___ GIVEN TEXT ___

# Target Locked



## max gas (Apr 11, 2011)

Target locked and bomb loaded. Launched at 1300 hrs EST.

Heads Up!!!


9405 5*36 *930 02*0 *582 *8


----------



## Oldmso54 (Jul 31, 2010)

Mike - Is this a solo attack or a coordinated squid bombing???


----------



## Staxed (Oct 16, 2011)

Oldmso54 said:


> Mike - Is this a solo attack or a coordinated squid bombing???


flashbacks already?


----------



## David_ESM (May 11, 2011)

If it was co-ordinated there would already be 10+ DC numbers in here :wink:


----------



## max gas (Apr 11, 2011)

Oldmso54 said:


> Mike - Is this a solo attack or a coordinated squid bombing???


I forgot Shawn........:noidea:


----------



## ouirknotamuzd (Jan 29, 2011)

Oldmso54 said:


> Mike - Is this a solo attack or a coordinated squid bombing???


is there a difference?


----------



## sweater88 (Jul 31, 2011)

ouirknotamuzd said:


> is there a difference?


 :drum:


----------



## StogieNinja (Jul 29, 2009)

ouirknotamuzd said:


> is there a difference?


Well, if he sends 150 sticks in a cooler, then nope! :target:


----------



## Marlboro Cigars-cl (Feb 19, 2007)

:behindsofa:


----------



## kozzman555 (Sep 10, 2011)

Nice! I wonder if its going to who I think its going to....


----------



## Danfish98 (Jun 5, 2011)

Aninjaforallseasons said:


> Well, if he sends 150 sticks in a cooler, then nope! :target:


Game...
Set...
Match


----------



## gasdocok (May 14, 2011)

Aninjaforallseasons said:


> Well, if he sends 150 sticks in a cooler, then nope! :target:


Right on squid buddy!

P.s. Like the new avatar? :biggrin:


----------



## zenom (Aug 30, 2011)

Oh geez. Here they go again. "Look at me wearing my big boy pants, I got my big boy pants on." 

BTW Mike where do I go for cigars. There is not shit around here. I haven't been to A2 yet, but all the ones around Brighton / Howell suck. I walked into one and their humidor was made out of pine. I cried inside.

___

● TASKS TO COMPLETE:
1 > According to the forum thread, at what time was the bomb launched?
2 > Write the next part of the cigar forum thread, picking up after its final post.

___ DATA SUPPLIED ___

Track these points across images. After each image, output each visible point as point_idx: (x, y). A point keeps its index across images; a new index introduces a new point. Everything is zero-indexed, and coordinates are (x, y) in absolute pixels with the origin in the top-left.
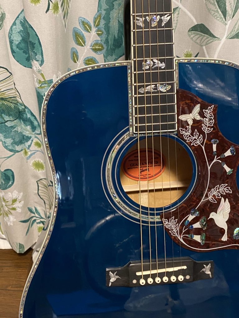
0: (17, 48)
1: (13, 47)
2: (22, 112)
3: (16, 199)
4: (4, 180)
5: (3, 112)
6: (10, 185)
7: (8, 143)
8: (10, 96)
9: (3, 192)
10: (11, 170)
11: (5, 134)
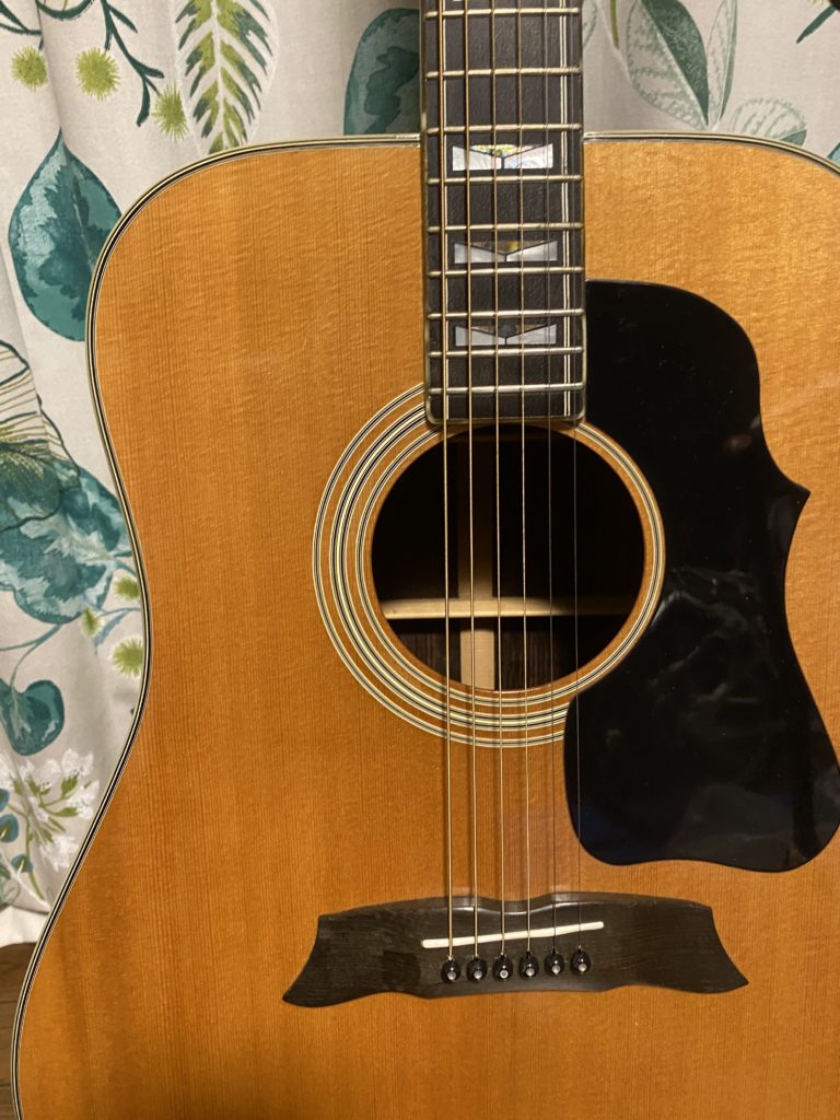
0: (41, 278)
1: (27, 276)
2: (68, 488)
3: (76, 777)
4: (29, 720)
5: (10, 490)
6: (50, 735)
7: (33, 595)
8: (29, 438)
9: (29, 764)
10: (49, 683)
11: (21, 563)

___

● ANSWERS FOR EACH ITEM:
1 > 1300 hrs EST

2 >
----------



## the_brain (May 1, 2011)

David_ESM said:


> If it was co-ordinated there would already be 10+ DC numbers in here :wink:


Ha! We knew that big attack was just a flash in the pan. 30ish to 10+ now... In just a week...


----------



## David_ESM (May 11, 2011)

the_brain said:


> Ha! We knew that big attack was just a flash in the pan. 30ish to 10+ now... In just a week...


I know you are just a mouse/llama thingy, so maybe you just missed it, but if you look back you will find the "there would already" in that sentence which means there would have been 10 DC numbers BEFORE my post. That holds nothing accountable for the pile of DC numbers that would arrive after the threads first 20 minutes...


----------



## StogieNinja (Jul 29, 2009)

the_brain said:


> Ha! We knew that big attack was just a flash in the pan. 30ish to 10+ now... In just a week...


"In just a week" since our barrage on Shawn, we've seen a _lot _of talk from the ZKs, and four bombs...

...from Andy, the llama mascot.

But it's cool tho! Keep :blah:-ing, llamas! Keep :blah:-ing!

We'll just be over here in our deap-sea bunker, plotting our next assault.

:smoke:


----------



## zenom (Aug 30, 2011)

Aninjaforallseasons said:


> "In just a week" since our barrage on Shawn, we've seen a _lot _of talk from the ZKs, and four bombs...
> 
> ...from Andy, the llama mascot.
> 
> ...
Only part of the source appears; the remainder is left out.